At other times the delirium of happiness prevailed over all the counsels of prudence.
He had been accustomed to station himself near a bower of honeysuckle in the garden arranged in such a way so as to conceal the ladder when he had looked up at Mathilde's blind in the distance, and lamented her inconstancy.
A very big oak tree was quite near, and the trunk of that tree prevented him from being seen by the indiscreet.
As he passed with Mathilde over this very place which recalled his excessive unhappiness so vividly, the contrast between his former despair and his present happiness proved too much for his character. Tears inundated his eyes, and he carried his sweetheart's hand to his lips:
"It was here I used to live in my thoughts of you, it was from here that I used to look at that blind, and waited whole hours for the happy moment when I would see that hand open it."

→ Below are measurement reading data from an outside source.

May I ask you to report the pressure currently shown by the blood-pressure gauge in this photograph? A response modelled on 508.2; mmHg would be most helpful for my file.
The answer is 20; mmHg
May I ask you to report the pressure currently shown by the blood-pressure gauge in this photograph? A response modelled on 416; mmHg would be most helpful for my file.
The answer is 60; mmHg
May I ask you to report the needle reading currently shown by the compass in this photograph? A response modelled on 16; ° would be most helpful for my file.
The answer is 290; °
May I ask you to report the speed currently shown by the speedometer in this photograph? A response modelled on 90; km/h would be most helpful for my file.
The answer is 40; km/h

His weakness was unreserved.
He portrayed the extremity of his former despair in genuine colours which could not possibly have been invented.

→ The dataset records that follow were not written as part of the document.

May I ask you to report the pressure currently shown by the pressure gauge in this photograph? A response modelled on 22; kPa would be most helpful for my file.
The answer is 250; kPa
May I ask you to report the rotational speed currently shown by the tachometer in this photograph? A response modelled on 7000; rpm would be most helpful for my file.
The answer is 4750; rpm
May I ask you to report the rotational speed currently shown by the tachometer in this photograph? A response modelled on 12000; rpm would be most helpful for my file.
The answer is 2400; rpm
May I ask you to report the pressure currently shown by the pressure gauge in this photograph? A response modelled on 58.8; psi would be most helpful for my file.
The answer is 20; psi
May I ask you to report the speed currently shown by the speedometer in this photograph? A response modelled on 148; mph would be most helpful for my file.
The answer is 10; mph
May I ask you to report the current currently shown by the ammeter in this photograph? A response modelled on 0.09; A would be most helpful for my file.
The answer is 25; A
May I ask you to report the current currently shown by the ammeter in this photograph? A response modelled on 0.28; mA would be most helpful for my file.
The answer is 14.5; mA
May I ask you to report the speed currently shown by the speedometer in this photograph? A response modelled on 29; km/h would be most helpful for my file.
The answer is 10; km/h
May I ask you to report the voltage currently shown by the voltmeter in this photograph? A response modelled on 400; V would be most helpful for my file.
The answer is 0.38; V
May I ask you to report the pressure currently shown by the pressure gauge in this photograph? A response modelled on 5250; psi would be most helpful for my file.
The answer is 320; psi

Short interjections testified to that present happiness which had put an end to that awful agony.
"My God, what am I doing?" thought Julien, suddenly recovering himself.
"I am ruining myself."
In his excessive alarm he thought that he already detected a diminution of the love in mademoiselle de la Mole's eyes.
It was an illusion, but Julien's face suddenly changed its expression and became overspread by a mortal pallor.
His eyes lost their fire, and an expression of haughtiness touched with malice soon succeeded to his look of the most genuine and unreserved love.
"But what is the matter with you, my dear," said Mathilde to him, both tenderly and anxiously.
"I am lying," said Julien irritably, "and I am lying to you.
I am reproaching myself for it, and yet God knows that I respect you sufficiently not to lie to you.
You love me, you are devoted to me, and I have no need of praises in order to please you."
"Great heavens! are all the charming things you have been telling me for the last two minutes mere phrases?"
"And I reproach myself for it keenly, dear one.